Martin Ruf is a full professor at the University of Tübingen School of Business and Economics, an affiliated member of the Norwegian Center for Taxation, and a guest researcher at Deutsche Bundesbank. His research interests include tax accounting, business taxation, empirical tax research, and international corporate tax law. He has served as a visiting professor at the Tuck School of Business at Dartmouth College, an assistant professor at the University of Mannheim, and a visiting scholar at the Oxford University Centre for Business Taxation. From 2004 to 2006 he was a tax adviser for the leading German tax law firm Flick Gocke Schaumburg.
John Samuels is the vice president and senior counsel for tax policy and planning at General Electric (GE). He is responsible for GE’s worldwide tax organization and for the company’s global tax planning and tax compliance operations. He is a member of GE’s corporate executive council, the GE capital corporation board of directors, the GE finance council, and the GE pension board. Before joining GE in 1988, he was a partner in the law firm of Dewey Ballantine in Washington, DC, and New York City. From 1976 to 1981, Samuels served as the deputy tax legislative counsel and tax legislative counsel of the US Department of the Treasury. He is also the chairman of the International Tax Policy Forum, a fellow of the American College of Tax Counsel, and a member of the University of Chicago Law School Visiting Committee. Samuels was an adjunct professor of taxation at the New York University School of Law and is currently the Jacquin D. Bierman Visiting Lecturer at Yale Law School where he teaches courses in international taxation.
Alan D. Viard is a resident scholar at AEI, where he studies federal tax and budget policy. Before joining AEI, Viard was a senior economist at the Federal Reserve Bank of Dallas and an assistant professor of economics at Ohio State University. He has also been a visiting scholar at the US Department of the Treasury's Office of Tax Analysis, a senior economist at the White House's Council of Economic Advisers, and a staff economist at the Joint Committee on Taxation of the US Congress. While at AEI, Viard has also taught public finance at Georgetown University’s Public Policy Institute. Earlier in his career, Viard spent time in Japan as a visiting scholar at Osaka University’s Institute of Social and Economic Research. He is a frequent contributor to AEI’s On the Margin column in Tax Notes and was nominated for Tax Notes’ 2009 Tax Person of the Year. He has also testified before Congress, and his work has been featured in a wide range of publications. Viard is the coauthor of “Progressive Consumption Taxation: The X Tax Revisited” (AEI Press, 2012) and “The Real Tax Burden: Beyond Dollars and Cents” (AEI Press, 2011) and the editor of “Tax Policy Lessons from the 2000s” (AEI Press, 2009).

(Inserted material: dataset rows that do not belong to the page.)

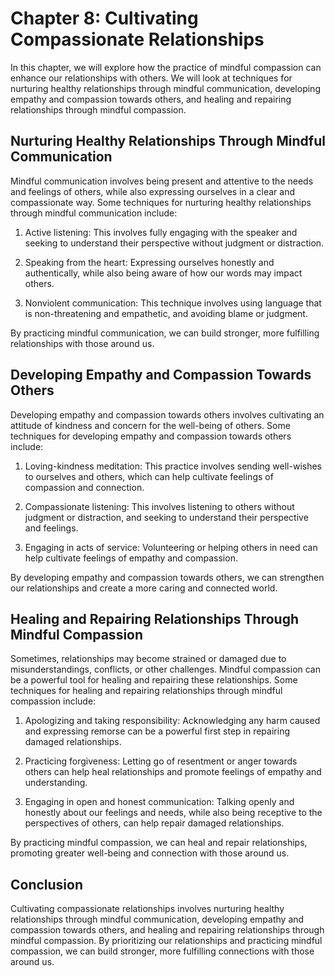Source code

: Chapter 8: Cultivating Compassionate Relationships
==================================================

In this chapter, we will explore how the practice of mindful compassion can enhance our relationships with others. We will look at techniques for nurturing healthy relationships through mindful communication, developing empathy and compassion towards others, and healing and repairing relationships through mindful compassion.

Nurturing Healthy Relationships Through Mindful Communication
-------------------------------------------------------------

Mindful communication involves being present and attentive to the needs and feelings of others, while also expressing ourselves in a clear and compassionate way. Some techniques for nurturing healthy relationships through mindful communication include:

1. Active listening: This involves fully engaging with the speaker and seeking to understand their perspective without judgment or distraction.

2. Speaking from the heart: Expressing ourselves honestly and authentically, while also being aware of how our words may impact others.

3. Nonviolent communication: This technique involves using language that is non-threatening and empathetic, and avoiding blame or judgment.

By practicing mindful communication, we can build stronger, more fulfilling relationships with those around us.

Developing Empathy and Compassion Towards Others
------------------------------------------------

Developing empathy and compassion towards others involves cultivating an attitude of kindness and concern for the well-being of others. Some techniques for developing empathy and compassion towards others include:

1. Loving-kindness meditation: This practice involves sending well-wishes to ourselves and others, which can help cultivate feelings of compassion and connection.

2. Compassionate listening: This involves listening to others without judgment or distraction, and seeking to understand their perspective and feelings.

3. Engaging in acts of service: Volunteering or helping others in need can help cultivate feelings of empathy and compassion.

By developing empathy and compassion towards others, we can strengthen our relationships and create a more caring and connected world.

Healing and Repairing Relationships Through Mindful Compassion
--------------------------------------------------------------

Sometimes, relationships may become strained or damaged due to misunderstandings, conflicts, or other challenges. Mindful compassion can be a powerful tool for healing and repairing these relationships. Some techniques for healing and repairing relationships through mindful compassion include:

1. Apologizing and taking responsibility: Acknowledging any harm caused and expressing remorse can be a powerful first step in repairing damaged relationships.

2. Practicing forgiveness: Letting go of resentment or anger towards others can help heal relationships and promote feelings of empathy and understanding.

3. Engaging in open and honest communication: Talking openly and honestly about our feelings and needs, while also being receptive to the perspectives of others, can help repair damaged relationships.

By practicing mindful compassion, we can heal and repair relationships, promoting greater well-being and connection with those around us.

Conclusion
----------

Cultivating compassionate relationships involves nurturing healthy relationships through mindful communication, developing empathy and compassion towards others, and healing and repairing relationships through mindful compassion. By prioritizing our relationships and practicing mindful compassion, we can build stronger, more fulfilling connections with those around us.
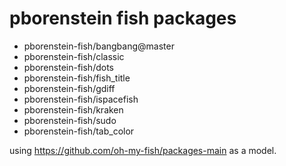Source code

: # pborenstein fish packages



- pborenstein-fish/bangbang@master
- pborenstein-fish/classic
- pborenstein-fish/dots
- pborenstein-fish/fish_title
- pborenstein-fish/gdiff
- pborenstein-fish/ispacefish
- pborenstein-fish/kraken
- pborenstein-fish/sudo
- pborenstein-fish/tab_color


using https://github.com/oh-my-fish/packages-main
as a model.
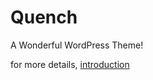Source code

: Quench
======

A Wonderful WordPress Theme!

for more details, [introduction](http://mzw.me/wordpress-theme-quench.html)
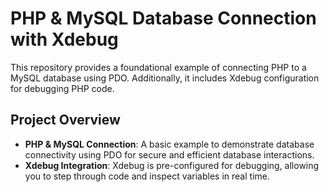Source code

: # PHP & MySQL Database Connection with Xdebug

This repository provides a foundational example of connecting PHP to a MySQL database using PDO. Additionally, it includes Xdebug configuration for debugging PHP code.

## Project Overview

- **PHP & MySQL Connection**: A basic example to demonstrate database connectivity using PDO for secure and efficient database interactions.
- **Xdebug Integration**: Xdebug is pre-configured for debugging, allowing you to step through code and inspect variables in real time.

Johannes Voget has held the chair of taxation and finance at the University of Mannheim since 2010. Voget is affiliated with the Tilburg University Center for Economic Research and the Oxford University Centre for Business Taxation where he served as research fellow. His academic work has been published by journals including the Journal of Finance and the Journal of Public Economics. His current research interests include mergers and acquisitions, firm relocations, taxation, and information exchange.